Problem statement: In full and without alteration, print the entries.

Scene geometry reasoning data:
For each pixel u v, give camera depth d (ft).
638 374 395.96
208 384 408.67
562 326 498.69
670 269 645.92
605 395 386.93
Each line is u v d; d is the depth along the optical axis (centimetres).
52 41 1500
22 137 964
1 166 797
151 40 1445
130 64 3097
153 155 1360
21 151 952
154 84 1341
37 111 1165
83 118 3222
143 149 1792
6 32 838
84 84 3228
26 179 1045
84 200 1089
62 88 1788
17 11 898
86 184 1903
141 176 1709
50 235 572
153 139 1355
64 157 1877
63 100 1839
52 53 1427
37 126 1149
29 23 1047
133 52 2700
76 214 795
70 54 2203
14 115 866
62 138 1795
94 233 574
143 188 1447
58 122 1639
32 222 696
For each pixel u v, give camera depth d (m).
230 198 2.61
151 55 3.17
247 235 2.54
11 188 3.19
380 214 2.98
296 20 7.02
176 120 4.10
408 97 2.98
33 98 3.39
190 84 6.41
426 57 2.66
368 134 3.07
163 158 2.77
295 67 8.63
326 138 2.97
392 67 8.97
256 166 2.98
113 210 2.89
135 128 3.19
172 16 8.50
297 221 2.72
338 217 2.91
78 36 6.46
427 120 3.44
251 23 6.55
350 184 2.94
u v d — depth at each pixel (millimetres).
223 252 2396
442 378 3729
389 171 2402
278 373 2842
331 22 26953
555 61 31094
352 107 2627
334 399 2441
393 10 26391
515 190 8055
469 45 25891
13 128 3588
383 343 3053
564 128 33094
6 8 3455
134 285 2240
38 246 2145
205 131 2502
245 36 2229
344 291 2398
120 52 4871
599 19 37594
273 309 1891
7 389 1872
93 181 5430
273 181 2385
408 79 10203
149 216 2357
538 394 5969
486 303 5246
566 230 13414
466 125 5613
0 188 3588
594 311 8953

Written response:
For each pixel u v, give camera depth d (ft).
638 374 395.96
208 384 408.67
562 326 498.69
670 269 645.92
605 395 386.93
Each line is u v d; d is the depth along the optical axis (centimetres).
52 41 1500
22 137 964
1 166 797
151 40 1445
130 64 3097
153 155 1360
21 151 952
154 84 1341
37 111 1165
83 118 3222
143 149 1792
6 32 838
84 84 3228
26 179 1045
84 200 1089
62 88 1788
17 11 898
86 184 1903
141 176 1709
50 235 572
153 139 1355
64 157 1877
63 100 1839
52 53 1427
37 126 1149
29 23 1047
133 52 2700
76 214 795
70 54 2203
14 115 866
62 138 1795
94 233 574
143 188 1447
58 122 1639
32 222 696
For each pixel u v, give camera depth d (m).
230 198 2.61
151 55 3.17
247 235 2.54
11 188 3.19
380 214 2.98
296 20 7.02
176 120 4.10
408 97 2.98
33 98 3.39
190 84 6.41
426 57 2.66
368 134 3.07
163 158 2.77
295 67 8.63
326 138 2.97
392 67 8.97
256 166 2.98
113 210 2.89
135 128 3.19
172 16 8.50
297 221 2.72
338 217 2.91
78 36 6.46
427 120 3.44
251 23 6.55
350 184 2.94
u v d — depth at each pixel (millimetres).
223 252 2396
442 378 3729
389 171 2402
278 373 2842
331 22 26953
555 61 31094
352 107 2627
334 399 2441
393 10 26391
515 190 8055
469 45 25891
13 128 3588
383 343 3053
564 128 33094
6 8 3455
134 285 2240
38 246 2145
205 131 2502
245 36 2229
344 291 2398
120 52 4871
599 19 37594
273 309 1891
7 389 1872
93 181 5430
273 181 2385
408 79 10203
149 216 2357
538 394 5969
486 303 5246
566 230 13414
466 125 5613
0 188 3588
594 311 8953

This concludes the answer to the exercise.